Первым в сопровождении гулкого эха, словно запаздывающего за движением картинки голоса, показался образ давнишней соседки по площадке Дины Альбертовны. Самому Коле в этом моменте было около десяти: – «Ты говори ему Наташа: что девушек бросать нельзя, нужно их уважать и отдавать деньги, – со смехом советовала Дина матери Коли, – Глядишь и невестка благодарна будет – тебя на старости лет не бросит, за то, что такого мужа ей воспитала!». Следующим выскочил образ Виктора – вечно поддатого соседа-холостяка с первого этажа. Он с улыбкой протянул Коле горсть шоколадных конфет «Чио-чио-сан» и уложив их во вскинутые ладони Коли, сказал: – «Я-то хоть понимаю с кем общаюсь, а тебя эти бабы с самого детства виноватым сделали…». Было не разобрать произнес ли он это с какой-то больной растерянной насмешкой или таким же сожалением, но от того что Виктор при этом смотрел в даль складывалось впечатление невозможности с этим что-либо поделать в любом случае. Виктору можно было верить, ведь старухи у подъезда называли его: бабником, выпивохой и алиментщиком, а для того чтобы заслужить такие определения наверняка нужен опыт. Но Коля верил ему не поэтому, тем более в свои девять лет он очень абстрактно представлял значения этих слов, а верил потому что это был единственный мужчина в округе, действия которого не раздражали Колю, к тому же ему казалось, что именно так себя ведут нормальные мужчины. Как только образ Виктора угас, его место заняло целое слайд-шоу из высказываний его матери. «Ты не должен обижать девочек! Она же девочка – уступи ей! Девочкам нужно помогать – это слабый пол! Открывай двери перед девочкой – так поступают воспитанные люди. Не повышай на нее голос – она же девочка! Ты любишь маму – значит должен уважать девочек – мама тоже девочка…Если обидишь девочку тебя заберут в тюрьму!».
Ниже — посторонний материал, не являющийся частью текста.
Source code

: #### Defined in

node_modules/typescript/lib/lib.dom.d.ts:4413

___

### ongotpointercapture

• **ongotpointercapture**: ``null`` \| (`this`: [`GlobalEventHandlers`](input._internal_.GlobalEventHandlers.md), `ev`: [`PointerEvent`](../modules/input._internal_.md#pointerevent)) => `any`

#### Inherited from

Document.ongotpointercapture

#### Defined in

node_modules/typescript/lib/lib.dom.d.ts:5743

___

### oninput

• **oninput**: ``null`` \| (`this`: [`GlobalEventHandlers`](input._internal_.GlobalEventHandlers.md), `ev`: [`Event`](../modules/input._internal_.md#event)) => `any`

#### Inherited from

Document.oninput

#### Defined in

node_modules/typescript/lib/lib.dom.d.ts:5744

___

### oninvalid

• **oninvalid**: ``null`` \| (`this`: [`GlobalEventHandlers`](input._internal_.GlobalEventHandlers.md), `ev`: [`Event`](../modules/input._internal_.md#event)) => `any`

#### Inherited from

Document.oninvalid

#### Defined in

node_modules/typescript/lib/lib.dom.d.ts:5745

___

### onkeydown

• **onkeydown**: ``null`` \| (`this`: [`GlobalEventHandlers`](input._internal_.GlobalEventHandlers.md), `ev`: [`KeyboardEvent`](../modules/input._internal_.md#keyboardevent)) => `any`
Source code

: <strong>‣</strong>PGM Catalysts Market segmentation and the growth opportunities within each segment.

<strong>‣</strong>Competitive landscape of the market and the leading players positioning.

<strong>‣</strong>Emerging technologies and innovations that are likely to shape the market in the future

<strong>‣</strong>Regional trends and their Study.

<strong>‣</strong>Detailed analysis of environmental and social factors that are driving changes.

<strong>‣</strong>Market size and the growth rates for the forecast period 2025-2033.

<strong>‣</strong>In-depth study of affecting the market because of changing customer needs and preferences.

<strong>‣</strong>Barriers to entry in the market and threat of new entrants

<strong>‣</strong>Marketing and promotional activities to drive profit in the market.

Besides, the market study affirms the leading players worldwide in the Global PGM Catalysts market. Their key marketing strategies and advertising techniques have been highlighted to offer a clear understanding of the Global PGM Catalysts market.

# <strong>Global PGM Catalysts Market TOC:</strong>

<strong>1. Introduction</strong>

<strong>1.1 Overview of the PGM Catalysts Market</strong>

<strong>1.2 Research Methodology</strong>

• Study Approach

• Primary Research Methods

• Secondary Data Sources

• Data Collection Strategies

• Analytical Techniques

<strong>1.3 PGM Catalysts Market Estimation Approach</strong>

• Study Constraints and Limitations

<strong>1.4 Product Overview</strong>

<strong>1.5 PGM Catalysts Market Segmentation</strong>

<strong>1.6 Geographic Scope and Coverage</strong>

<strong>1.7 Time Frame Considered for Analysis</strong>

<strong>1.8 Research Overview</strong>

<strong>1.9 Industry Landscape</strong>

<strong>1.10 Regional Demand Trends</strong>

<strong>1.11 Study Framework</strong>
Отбившись от приступа, Коля вышел из кабинки и замер у зеркала над раковиной. Он не мог понять, что с ним произошло, как не силился это сделать. Вместо неких интеллектуальных определений случившегося, на осознанный план выступали только эмоции, так словно сочась из-под пробки, закрывающей доступ к общей ясности его действий.
– Псих-сука! – громко шепнул Коля и на место растерянности пришла злость.
В туалет вошел посетитель и хлопок закрывшейся за ним двери, похожий на долгий громкий выдох, подействовал на Колю отрезвляюще, вернее заставил собраться. Он умылся, утерся бумажным полотенцем и вернулся на свой пост у дверей.